Instruction: Update the records below by changing every "Transcribe" to "Write out" and keeping all other text the same. Omit the pictures from your answer.

[Data items]
** BEGIN **
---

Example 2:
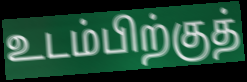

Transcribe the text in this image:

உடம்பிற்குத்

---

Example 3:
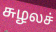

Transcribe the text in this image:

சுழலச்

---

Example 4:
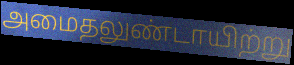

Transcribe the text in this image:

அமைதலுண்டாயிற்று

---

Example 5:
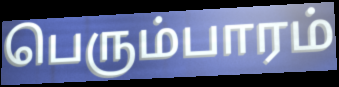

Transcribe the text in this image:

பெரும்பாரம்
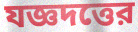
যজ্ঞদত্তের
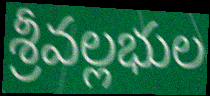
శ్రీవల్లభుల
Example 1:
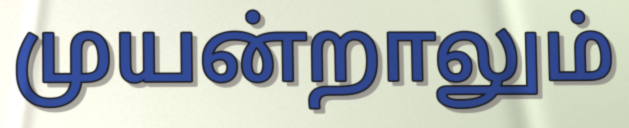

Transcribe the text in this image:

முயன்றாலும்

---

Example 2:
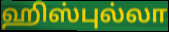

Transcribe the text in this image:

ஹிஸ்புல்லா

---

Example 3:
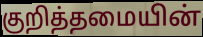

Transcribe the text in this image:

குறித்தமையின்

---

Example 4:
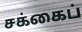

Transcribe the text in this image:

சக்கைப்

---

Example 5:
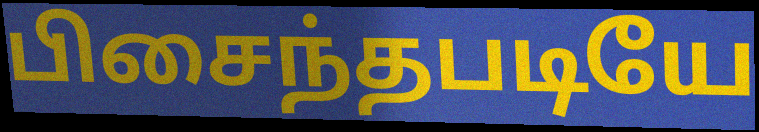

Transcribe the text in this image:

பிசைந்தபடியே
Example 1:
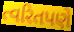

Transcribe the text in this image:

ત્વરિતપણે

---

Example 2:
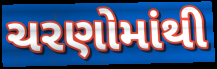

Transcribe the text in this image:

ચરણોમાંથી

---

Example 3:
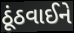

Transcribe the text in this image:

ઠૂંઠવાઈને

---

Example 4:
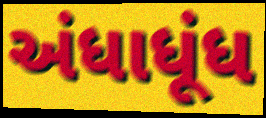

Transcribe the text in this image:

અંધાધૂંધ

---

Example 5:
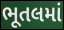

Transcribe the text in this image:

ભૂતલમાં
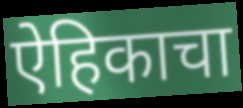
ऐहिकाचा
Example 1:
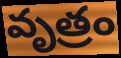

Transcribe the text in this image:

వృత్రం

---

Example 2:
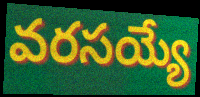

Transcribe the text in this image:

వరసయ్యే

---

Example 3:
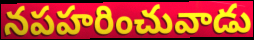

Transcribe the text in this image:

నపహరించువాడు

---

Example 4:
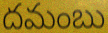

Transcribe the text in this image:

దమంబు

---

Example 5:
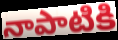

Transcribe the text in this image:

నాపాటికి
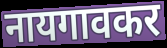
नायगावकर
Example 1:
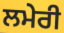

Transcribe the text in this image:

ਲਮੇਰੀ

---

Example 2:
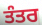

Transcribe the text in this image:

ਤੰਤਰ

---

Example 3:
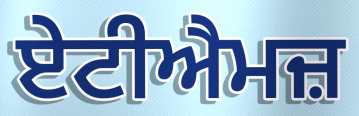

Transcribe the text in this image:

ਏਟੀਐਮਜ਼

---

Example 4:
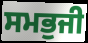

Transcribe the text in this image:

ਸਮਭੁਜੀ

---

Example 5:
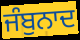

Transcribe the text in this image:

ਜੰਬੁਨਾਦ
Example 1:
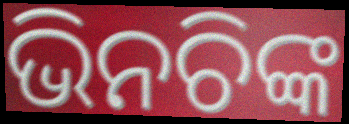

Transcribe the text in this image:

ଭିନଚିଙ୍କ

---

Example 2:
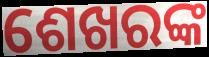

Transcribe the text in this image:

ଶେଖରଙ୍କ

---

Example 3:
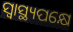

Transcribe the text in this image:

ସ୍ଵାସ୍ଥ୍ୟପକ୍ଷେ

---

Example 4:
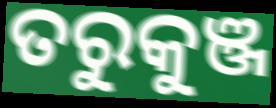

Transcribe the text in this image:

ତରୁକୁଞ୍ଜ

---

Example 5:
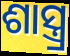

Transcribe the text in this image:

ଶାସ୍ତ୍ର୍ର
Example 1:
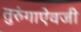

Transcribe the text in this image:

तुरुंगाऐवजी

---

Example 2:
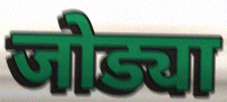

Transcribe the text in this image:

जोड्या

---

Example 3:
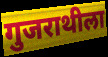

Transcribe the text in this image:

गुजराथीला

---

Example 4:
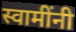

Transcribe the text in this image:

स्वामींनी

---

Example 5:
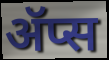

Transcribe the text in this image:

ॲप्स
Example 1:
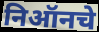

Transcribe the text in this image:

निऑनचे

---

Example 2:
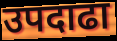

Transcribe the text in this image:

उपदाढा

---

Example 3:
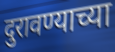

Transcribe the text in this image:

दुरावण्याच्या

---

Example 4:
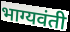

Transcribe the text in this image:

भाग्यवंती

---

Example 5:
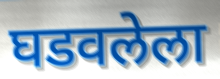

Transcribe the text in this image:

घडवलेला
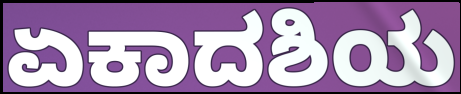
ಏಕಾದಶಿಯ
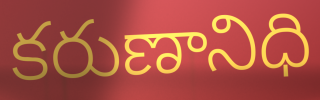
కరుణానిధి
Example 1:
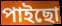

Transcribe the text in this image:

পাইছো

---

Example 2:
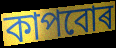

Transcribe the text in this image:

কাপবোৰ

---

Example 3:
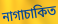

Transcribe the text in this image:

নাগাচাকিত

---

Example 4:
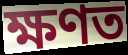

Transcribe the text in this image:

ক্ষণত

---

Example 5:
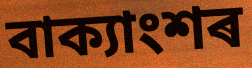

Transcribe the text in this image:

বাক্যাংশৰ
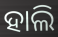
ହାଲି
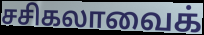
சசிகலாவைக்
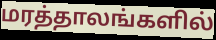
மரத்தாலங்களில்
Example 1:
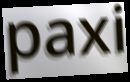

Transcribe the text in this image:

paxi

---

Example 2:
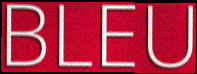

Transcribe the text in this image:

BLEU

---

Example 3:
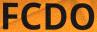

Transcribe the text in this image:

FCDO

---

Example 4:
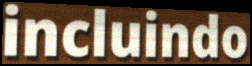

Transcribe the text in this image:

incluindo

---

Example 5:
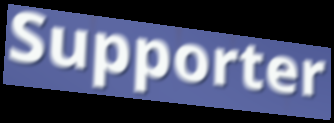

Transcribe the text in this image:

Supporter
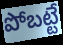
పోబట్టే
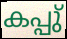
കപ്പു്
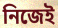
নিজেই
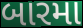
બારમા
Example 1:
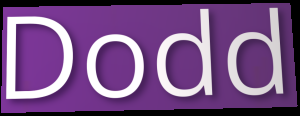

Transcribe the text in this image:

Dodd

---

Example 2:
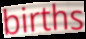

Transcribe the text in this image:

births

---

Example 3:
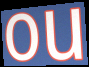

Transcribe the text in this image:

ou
** END **
Exercise answer:
---

Example 2:

Write out the text in this image:

உடம்பிற்குத்

---

Example 3:

Write out the text in this image:

சுழலச்

---

Example 4:

Write out the text in this image:

அமைதலுண்டாயிற்று

---

Example 5:

Write out the text in this image:

பெரும்பாரம்
যজ্ঞদত্তের
శ్రీవల్లభుల
Example 1:

Write out the text in this image:

முயன்றாலும்

---

Example 2:

Write out the text in this image:

ஹிஸ்புல்லா

---

Example 3:

Write out the text in this image:

குறித்தமையின்

---

Example 4:

Write out the text in this image:

சக்கைப்

---

Example 5:

Write out the text in this image:

பிசைந்தபடியே
Example 1:

Write out the text in this image:

ત્વરિતપણે

---

Example 2:

Write out the text in this image:

ચરણોમાંથી

---

Example 3:

Write out the text in this image:

ઠૂંઠવાઈને

---

Example 4:

Write out the text in this image:

અંધાધૂંધ

---

Example 5:

Write out the text in this image:

ભૂતલમાં
ऐहिकाचा
Example 1:

Write out the text in this image:

వృత్రం

---

Example 2:

Write out the text in this image:

వరసయ్యే

---

Example 3:

Write out the text in this image:

నపహరించువాడు

---

Example 4:

Write out the text in this image:

దమంబు

---

Example 5:

Write out the text in this image:

నాపాటికి
नायगावकर
Example 1:

Write out the text in this image:

ਲਮੇਰੀ

---

Example 2:

Write out the text in this image:

ਤੰਤਰ

---

Example 3:

Write out the text in this image:

ਏਟੀਐਮਜ਼

---

Example 4:

Write out the text in this image:

ਸਮਭੁਜੀ

---

Example 5:

Write out the text in this image:

ਜੰਬੁਨਾਦ
Example 1:

Write out the text in this image:

ଭିନଚିଙ୍କ

---

Example 2:

Write out the text in this image:

ଶେଖରଙ୍କ

---

Example 3:

Write out the text in this image:

ସ୍ଵାସ୍ଥ୍ୟପକ୍ଷେ

---

Example 4:

Write out the text in this image:

ତରୁକୁଞ୍ଜ

---

Example 5:

Write out the text in this image:

ଶାସ୍ତ୍ର୍ର
Example 1:

Write out the text in this image:

तुरुंगाऐवजी

---

Example 2:

Write out the text in this image:

जोड्या

---

Example 3:

Write out the text in this image:

गुजराथीला

---

Example 4:

Write out the text in this image:

स्वामींनी

---

Example 5:

Write out the text in this image:

ॲप्स
Example 1:

Write out the text in this image:

निऑनचे

---

Example 2:

Write out the text in this image:

उपदाढा

---

Example 3:

Write out the text in this image:

दुरावण्याच्या

---

Example 4:

Write out the text in this image:

भाग्यवंती

---

Example 5:

Write out the text in this image:

घडवलेला
ಏಕಾದಶಿಯ
కరుణానిధి
Example 1:

Write out the text in this image:

পাইছো

---

Example 2:

Write out the text in this image:

কাপবোৰ

---

Example 3:

Write out the text in this image:

নাগাচাকিত

---

Example 4:

Write out the text in this image:

ক্ষণত

---

Example 5:

Write out the text in this image:

বাক্যাংশৰ
ହାଲି
சசிகலாவைக்
மரத்தாலங்களில்
Example 1:

Write out the text in this image:

paxi

---

Example 2:

Write out the text in this image:

BLEU

---

Example 3:

Write out the text in this image:

FCDO

---

Example 4:

Write out the text in this image:

incluindo

---

Example 5:

Write out the text in this image:

Supporter
పోబట్టే
കപ്പു്
নিজেই
બારમા
Example 1:

Write out the text in this image:

Dodd

---

Example 2:

Write out the text in this image:

births

---

Example 3:

Write out the text in this image:

ou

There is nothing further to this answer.